Executing new solutions takes staff buy-in, comprehensive training, outcomes management, and follow-through. Additionally, staff must be engaged, as well as supportive of each other, to sustain safe work environments at their organizations. Safety must be talked about as a value firmly believed in and acted upon by all staff members. A true culture of safety also understands effective team work and communication are the building blocks for advancing safety. All nurses need to take action to improve safety for themselves and others.
Nurses must also find out if their organizations have existing processes or committees to improve safety. I have found many times that nurses may not know there is an infrastructure in place that they can tap into to help drive change.
Lastly, new nurses must especially feel supported. When I first started practicing, I was teased for wearing gloves to a delivery.

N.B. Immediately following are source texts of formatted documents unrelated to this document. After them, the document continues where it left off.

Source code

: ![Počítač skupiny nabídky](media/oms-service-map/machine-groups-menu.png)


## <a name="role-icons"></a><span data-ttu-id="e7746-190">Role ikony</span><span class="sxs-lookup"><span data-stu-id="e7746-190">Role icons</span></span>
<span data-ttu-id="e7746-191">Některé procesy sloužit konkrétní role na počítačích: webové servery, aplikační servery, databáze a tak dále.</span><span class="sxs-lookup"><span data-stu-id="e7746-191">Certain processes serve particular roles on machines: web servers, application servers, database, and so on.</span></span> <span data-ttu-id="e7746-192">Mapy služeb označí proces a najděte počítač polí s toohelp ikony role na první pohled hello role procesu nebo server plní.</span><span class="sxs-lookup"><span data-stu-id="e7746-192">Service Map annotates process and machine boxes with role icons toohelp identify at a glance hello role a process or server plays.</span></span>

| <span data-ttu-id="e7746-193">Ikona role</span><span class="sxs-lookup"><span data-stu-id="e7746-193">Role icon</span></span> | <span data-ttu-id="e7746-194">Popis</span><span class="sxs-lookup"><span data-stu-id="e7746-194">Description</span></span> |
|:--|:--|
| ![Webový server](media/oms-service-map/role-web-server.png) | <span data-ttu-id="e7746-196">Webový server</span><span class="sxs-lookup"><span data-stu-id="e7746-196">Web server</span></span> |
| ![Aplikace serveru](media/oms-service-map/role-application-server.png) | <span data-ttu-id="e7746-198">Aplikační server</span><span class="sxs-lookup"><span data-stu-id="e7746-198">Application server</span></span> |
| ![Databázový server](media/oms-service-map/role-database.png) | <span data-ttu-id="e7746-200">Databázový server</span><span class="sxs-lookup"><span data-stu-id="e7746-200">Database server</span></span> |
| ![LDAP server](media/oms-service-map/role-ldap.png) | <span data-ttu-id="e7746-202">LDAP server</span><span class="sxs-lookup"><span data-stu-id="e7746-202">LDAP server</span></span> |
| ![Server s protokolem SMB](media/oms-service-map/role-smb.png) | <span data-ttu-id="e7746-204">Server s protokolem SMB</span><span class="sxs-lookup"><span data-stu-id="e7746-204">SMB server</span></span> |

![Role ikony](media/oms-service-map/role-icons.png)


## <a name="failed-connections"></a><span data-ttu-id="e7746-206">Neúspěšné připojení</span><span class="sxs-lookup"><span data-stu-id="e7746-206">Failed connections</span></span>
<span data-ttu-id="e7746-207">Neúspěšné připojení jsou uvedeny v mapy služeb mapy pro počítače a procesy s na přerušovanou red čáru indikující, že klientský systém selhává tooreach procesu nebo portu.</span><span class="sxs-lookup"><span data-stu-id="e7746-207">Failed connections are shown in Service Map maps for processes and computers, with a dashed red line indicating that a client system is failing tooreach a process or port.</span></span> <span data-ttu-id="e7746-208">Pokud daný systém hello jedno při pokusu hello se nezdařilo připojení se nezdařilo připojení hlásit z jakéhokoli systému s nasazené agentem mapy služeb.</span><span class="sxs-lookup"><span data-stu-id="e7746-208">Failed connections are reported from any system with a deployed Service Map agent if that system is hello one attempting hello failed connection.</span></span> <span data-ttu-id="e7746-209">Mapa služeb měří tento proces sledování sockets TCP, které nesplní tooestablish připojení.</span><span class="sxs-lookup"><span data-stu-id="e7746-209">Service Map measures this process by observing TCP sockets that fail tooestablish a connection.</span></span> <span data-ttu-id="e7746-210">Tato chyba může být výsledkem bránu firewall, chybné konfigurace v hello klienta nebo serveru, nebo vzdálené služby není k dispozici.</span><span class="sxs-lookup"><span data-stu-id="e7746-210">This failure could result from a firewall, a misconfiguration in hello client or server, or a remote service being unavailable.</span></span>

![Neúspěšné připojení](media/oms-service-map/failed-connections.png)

The manager told me that a real nurse doesn’t need gloves. I was going to be resuscitating a newborn who had fetal decelerations and was projected to be compromised. I took off my gloves. The mother was later found to be positive for hepatitis. I underwent tests and prophylactic treatments-all because I gave into peer pressure. No one should impede safety for a caregiver. Nurses must be each other’s first advocates for staying safe, healthy and well.
1. Caring for Our Caregivers: Facts About Hospital Worker Safety, OSHA, September 2013.
2. McKenzie, SN, et al. Alcohol hand abuse: a cross-sectional survey of skin complaints and usage patterns at a large UK teaching hospital. JRSM. 2011; 2(8), 68.
Martie Moore is the chief nursing officer at Medline Industries Inc.